• _Exercise details_:
Look below for the line that contains "Table 9. E ff", then copy it and each following line exactly, through and including the line that contains "FIG. 1. Schematic".

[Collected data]
━━━

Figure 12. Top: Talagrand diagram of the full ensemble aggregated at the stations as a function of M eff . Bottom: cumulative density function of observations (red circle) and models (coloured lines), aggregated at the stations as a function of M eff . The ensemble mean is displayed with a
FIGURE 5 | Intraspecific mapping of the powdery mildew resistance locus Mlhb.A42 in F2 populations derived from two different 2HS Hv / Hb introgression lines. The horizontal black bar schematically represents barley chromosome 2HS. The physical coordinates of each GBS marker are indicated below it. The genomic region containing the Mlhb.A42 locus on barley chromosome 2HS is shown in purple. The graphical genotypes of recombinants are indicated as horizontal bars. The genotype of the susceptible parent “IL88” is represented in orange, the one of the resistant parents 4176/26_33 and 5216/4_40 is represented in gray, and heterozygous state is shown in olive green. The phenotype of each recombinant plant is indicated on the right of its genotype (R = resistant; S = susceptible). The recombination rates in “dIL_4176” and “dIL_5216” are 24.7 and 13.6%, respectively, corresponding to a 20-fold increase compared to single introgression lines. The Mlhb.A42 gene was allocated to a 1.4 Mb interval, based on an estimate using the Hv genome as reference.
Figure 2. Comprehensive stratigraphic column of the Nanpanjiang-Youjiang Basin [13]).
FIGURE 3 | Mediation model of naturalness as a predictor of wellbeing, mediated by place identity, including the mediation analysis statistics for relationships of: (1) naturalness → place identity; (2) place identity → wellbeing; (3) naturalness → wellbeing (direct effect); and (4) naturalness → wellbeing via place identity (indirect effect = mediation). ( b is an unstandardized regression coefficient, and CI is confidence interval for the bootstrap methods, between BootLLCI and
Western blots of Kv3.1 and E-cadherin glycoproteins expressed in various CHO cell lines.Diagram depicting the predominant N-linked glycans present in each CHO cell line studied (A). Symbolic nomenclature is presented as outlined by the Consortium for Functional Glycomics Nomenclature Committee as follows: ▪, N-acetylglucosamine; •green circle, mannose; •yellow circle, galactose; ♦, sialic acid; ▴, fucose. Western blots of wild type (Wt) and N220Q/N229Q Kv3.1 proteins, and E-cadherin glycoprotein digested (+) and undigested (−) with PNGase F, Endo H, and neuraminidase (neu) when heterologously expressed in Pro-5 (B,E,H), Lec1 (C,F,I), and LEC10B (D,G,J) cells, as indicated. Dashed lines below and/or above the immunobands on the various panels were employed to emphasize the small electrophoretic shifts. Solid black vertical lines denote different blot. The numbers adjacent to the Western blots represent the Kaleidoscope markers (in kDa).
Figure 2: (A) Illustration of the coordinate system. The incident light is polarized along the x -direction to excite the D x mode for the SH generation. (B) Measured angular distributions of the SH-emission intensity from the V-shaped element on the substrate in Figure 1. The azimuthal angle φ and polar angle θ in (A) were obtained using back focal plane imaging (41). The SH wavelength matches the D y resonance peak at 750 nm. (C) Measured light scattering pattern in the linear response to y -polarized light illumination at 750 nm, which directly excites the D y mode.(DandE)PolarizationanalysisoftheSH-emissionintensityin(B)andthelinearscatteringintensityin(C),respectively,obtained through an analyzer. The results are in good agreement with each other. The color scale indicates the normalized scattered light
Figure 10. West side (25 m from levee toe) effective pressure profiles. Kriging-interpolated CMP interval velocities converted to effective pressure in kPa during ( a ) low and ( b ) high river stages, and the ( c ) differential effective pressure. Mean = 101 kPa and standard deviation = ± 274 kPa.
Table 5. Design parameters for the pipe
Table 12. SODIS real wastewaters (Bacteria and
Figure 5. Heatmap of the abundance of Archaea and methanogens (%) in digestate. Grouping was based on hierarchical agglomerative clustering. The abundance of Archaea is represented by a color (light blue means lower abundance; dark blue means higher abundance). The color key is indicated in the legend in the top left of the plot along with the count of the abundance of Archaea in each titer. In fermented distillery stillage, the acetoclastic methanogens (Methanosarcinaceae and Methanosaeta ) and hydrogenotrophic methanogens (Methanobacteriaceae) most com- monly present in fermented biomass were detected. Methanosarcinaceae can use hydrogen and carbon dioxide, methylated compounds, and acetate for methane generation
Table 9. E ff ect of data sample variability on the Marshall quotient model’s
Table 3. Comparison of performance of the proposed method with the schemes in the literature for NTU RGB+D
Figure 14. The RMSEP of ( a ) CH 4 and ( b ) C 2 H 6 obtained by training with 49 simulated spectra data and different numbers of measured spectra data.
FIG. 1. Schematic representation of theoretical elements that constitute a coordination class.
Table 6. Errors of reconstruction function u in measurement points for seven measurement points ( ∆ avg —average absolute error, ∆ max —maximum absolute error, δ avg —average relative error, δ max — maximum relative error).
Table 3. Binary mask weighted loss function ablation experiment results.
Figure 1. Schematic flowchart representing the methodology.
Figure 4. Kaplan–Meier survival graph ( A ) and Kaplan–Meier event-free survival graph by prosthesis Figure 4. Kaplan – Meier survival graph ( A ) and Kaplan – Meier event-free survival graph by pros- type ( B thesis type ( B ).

━━━

• _Written answer_:
Table 9. E ff ect of data sample variability on the Marshall quotient model’s
Table 3. Comparison of performance of the proposed method with the schemes in the literature for NTU RGB+D
Figure 14. The RMSEP of ( a ) CH 4 and ( b ) C 2 H 6 obtained by training with 49 simulated spectra data and different numbers of measured spectra data.
FIG. 1. Schematic representation of theoretical elements that constitute a coordination class.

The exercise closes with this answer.